The CIT(A) may direct the
production of any document, or the examination of any document, or the
examination of any witness, to enable him to dispose of the appeal, or for any
other substantial cause including the enhancement of the assessment or penalty (whether
on his own motion or on the request of the Assessing Officer) under section 251(1)(a)
or imposition of penalty under section 271.
The powers of the CIT(A) under section 251(1)(a) of the
Act, includes the power to “Enhance the Assessment”. Through this article we
will analyse and discuss the scope of the power of the CIT(A) to “Enhance the
Assessment” and how wide this power actually is.
Section 251 of the Act, which
deals with the powers of the Commissioner of Income Tax (Appeals):
Text
of Section 251
POWERS OF THE COMMISSIONER (Appeals)
(1) In disposing of an appeal, the
Appellate Assistant Commissioner or, as the case may be, the Commissioner
(Appeals) shall have the following powers--
(a) in an appeal against an order of
assessment, he may confirm, reduce, enhance or annul the assessment; or he may
set aside the assessment and refer the case back to the Income-tax Officer for
making a fresh assessment in accordance with the directions given by the
Appellate Assistant Commissioner or, as the case may be, the Commissioner
(Appeals) and after making such further inquiry as may be necessary, and the
Income-tax Officer shall thereupon proceed to make such fresh assessment and
determine, where necessary, the amount of tax payable on the basis of such
fresh assessment;
(b)
in an appeal against an order imposing a penalty, he may confirm or cancel such
order or vary it so as either to enhance or to reduce the penalty;
(c)
in any other case, he may pass such orders in the appeal as he thinks fit.
(2) The Commissioner (Appeals) shall not enhance an assessment or a
penaltyor reduce the amount of refundunless the appellant has had a reasonable
opportunity of showing cause against such enhancement or reduction.
Explanation.—In disposing of an appeal, the Commissioner (Appeals) may consider and decide any matter arising out of the proceedings in which the order appealed against was passed, notwithstanding that such matter was not raised before the Commissioner (Appeals) by the appellant.
Powers co-terminus with that of the Assessing Officer
The power of Commissioner (Appeal) while deciding the appeals is
co-terminus with the Assessing Officer and therefore, Commissioner (Appeal)
definitely can do such things as the Assessing Officer could have done for the
purpose of making proper assessment of income.

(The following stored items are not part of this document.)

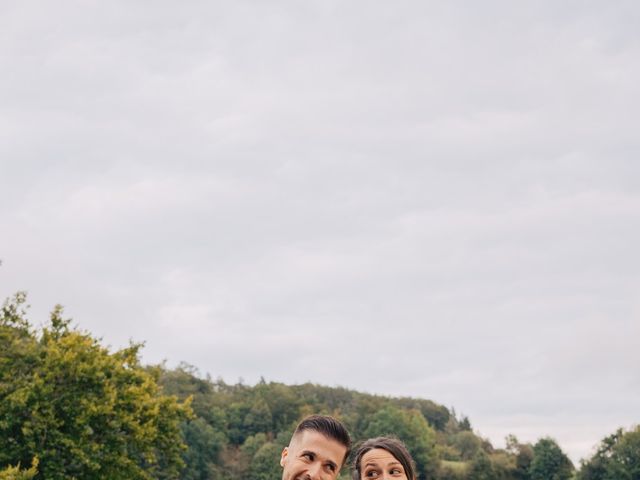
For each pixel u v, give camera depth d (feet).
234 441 519.19
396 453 12.26
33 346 108.78
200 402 540.93
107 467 105.09
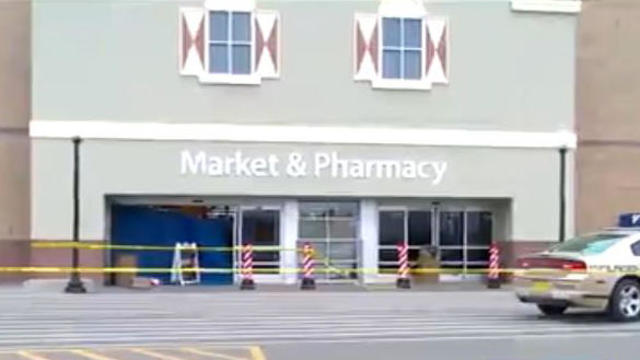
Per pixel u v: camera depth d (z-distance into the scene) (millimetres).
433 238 29094
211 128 26828
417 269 28719
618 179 30781
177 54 26750
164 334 14508
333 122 27500
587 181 30688
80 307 19422
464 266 29328
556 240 28547
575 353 12523
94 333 14617
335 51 27562
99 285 26125
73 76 26172
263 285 27016
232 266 27984
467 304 20562
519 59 28531
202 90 26844
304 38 27391
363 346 13125
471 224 29453
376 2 27812
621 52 30703
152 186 26547
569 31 28812
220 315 17719
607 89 30781
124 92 26438
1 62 27641
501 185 28344
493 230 29562
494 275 27172
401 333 14766
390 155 27828
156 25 26641
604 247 16719
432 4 28109
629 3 30609
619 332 14953
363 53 27672
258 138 27094
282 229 28203
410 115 27938
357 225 28594
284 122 27250
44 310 18719
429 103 28047
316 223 28391
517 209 28406
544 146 28594
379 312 18516
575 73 29938
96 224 26203
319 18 27484
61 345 13141
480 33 28328
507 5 28484
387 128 27781
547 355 12336
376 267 28562
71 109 26156
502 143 28359
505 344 13422
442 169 28078
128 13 26469
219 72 26984
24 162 27641
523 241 28375
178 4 26781
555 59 28734
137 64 26531
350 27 27656
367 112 27703
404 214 28906
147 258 27688
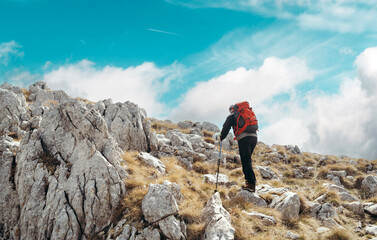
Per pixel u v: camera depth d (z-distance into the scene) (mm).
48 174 9016
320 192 11703
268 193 10531
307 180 15875
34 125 15141
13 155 10055
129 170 10047
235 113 10227
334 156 23922
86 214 8180
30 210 8406
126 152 11789
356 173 16453
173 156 14148
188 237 7500
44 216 8188
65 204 8273
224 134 10109
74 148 9711
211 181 11328
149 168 10766
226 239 6980
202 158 15258
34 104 22875
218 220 7586
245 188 10133
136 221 7785
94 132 9953
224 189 10547
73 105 10352
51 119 10312
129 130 13891
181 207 8406
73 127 10016
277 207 9281
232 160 17016
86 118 10078
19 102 16422
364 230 8656
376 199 11289
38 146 9594
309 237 7883
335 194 11141
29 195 8711
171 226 7426
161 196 7965
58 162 9367
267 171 15422
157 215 7629
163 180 9742
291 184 14953
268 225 8297
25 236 8234
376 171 17906
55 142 9844
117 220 8148
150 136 14641
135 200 8398
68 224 7949
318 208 9531
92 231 8023
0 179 9406
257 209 9125
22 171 9078
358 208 10016
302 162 19969
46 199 8555
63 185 8664
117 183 8844
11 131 14820
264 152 21422
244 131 10078
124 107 14859
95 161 9023
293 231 8195
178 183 10164
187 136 19297
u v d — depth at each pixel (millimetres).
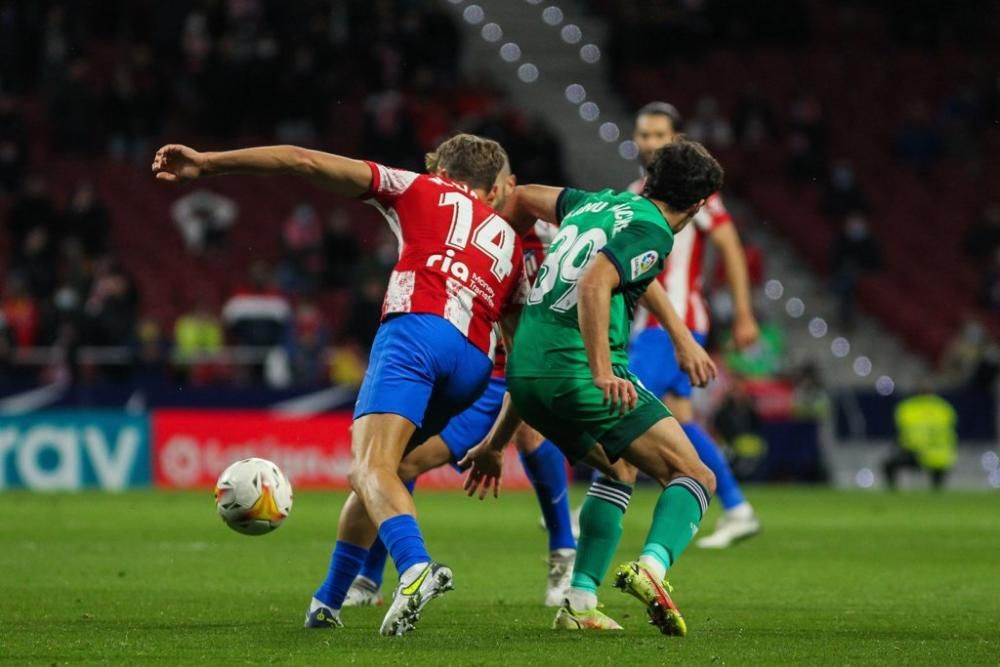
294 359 72812
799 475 78188
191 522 46125
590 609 21578
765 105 102500
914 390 82312
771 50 110562
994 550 38969
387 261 75688
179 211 85875
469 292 20719
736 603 26125
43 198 77375
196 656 18109
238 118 90688
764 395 79375
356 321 73625
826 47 112938
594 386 20203
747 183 100812
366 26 96875
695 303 36594
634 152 104500
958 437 81438
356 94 96750
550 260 20922
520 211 23047
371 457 19719
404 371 20109
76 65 89438
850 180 97188
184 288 82625
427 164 23328
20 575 30062
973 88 110188
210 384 71625
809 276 97250
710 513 56750
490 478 22875
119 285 69875
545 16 115625
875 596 27500
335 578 21297
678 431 20438
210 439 67438
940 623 23016
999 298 93500
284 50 94188
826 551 38406
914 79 110812
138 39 96500
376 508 19438
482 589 28328
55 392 67688
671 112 34031
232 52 91250
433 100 95812
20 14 90812
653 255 20047
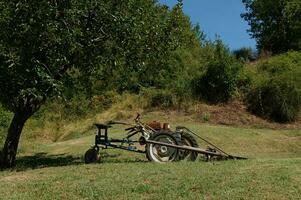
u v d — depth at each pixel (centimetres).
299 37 3600
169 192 926
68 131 2833
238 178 1004
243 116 2650
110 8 1444
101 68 1600
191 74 2916
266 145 2086
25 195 968
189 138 1447
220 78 2781
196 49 3216
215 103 2784
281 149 2050
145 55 1554
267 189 918
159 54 1592
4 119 2345
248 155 1847
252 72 2931
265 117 2642
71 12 1365
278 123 2595
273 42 3747
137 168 1179
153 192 938
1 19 1362
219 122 2594
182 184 973
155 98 2823
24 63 1334
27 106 1512
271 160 1248
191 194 909
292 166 1116
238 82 2834
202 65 2975
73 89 1591
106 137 1443
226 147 2042
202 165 1195
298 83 2667
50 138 2842
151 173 1098
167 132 1391
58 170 1241
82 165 1298
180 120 2631
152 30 1555
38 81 1340
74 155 1877
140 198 903
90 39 1441
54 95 1410
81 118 2933
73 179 1083
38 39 1341
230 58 2853
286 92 2630
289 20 3578
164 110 2761
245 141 2114
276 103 2627
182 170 1120
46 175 1172
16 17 1344
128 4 1480
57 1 1365
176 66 2914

Power which can be exercised
against the interest of the assessee inter alia include the power to enhance
assessment, enhance penalty or reduce refund.
Principle of natural justice
Sub-section (2)
to section 251, makes it incumbent on the CIT(A) to grant an opportunity of
being heard to the assesse, prior to making enhancement to the total income. The
requirement of issuing show cause notice and hearing the concerned parties can
be considered as a fundamental procedure required to be followed in case any
party is to be effect adversely in case any proposed order is passed.
Therefore, whether there be any statutory provision or not specifically
requiring issue of show cause notice and hearing will not make much difference
and even in absence of such a specific provision the authorities should issue
show cause notice and provide opportunity of hearing before passing any order
which adversely affect the concerned party. Therefore, even in a case where the
assessee or appellant had indicated himself the mistake in the order passed by
the lower authority the appellate authority or revisionary authority should not
pass an order without issuing show cause notice and without providing
reasonable opportunity of hearing to the assessee to explain or re-explain the
issue. Thus, where any
modification proposed by the CIT(A) which shall lead to enhancement of income,
the CIT(A) shall be bound to issue a Show Cause Notice to give an opportunity
of hearing, and in absence of such notice the enhancement shall be invalid.
Notice must be specific
It is also necessary that the notice for enhancement should be specific.
The Commissioner(Appeals) cannot go beyond scope of Show Cause Notice. In case
he wants to make enhancement on any additional points, not covered by the Show Cause
Notice, he may issue another notice to cover new point, however, enhancement
cannot be made simply on a general notice or by giving notice for some points
and making enhancement on other points also.
Overall relief yet opportunity on
point of enhancement is required
It may be that in the appellate order substantial relief is allowed and
the amount involved in enhancement is meager one, and in totality there is net
relief, still the Commissioner (Appeals) must allow opportunity about the
matter of enhancement. It would be wrong on part of the authority that as there
is no net enhancement opportunity on point of enhancement is not required.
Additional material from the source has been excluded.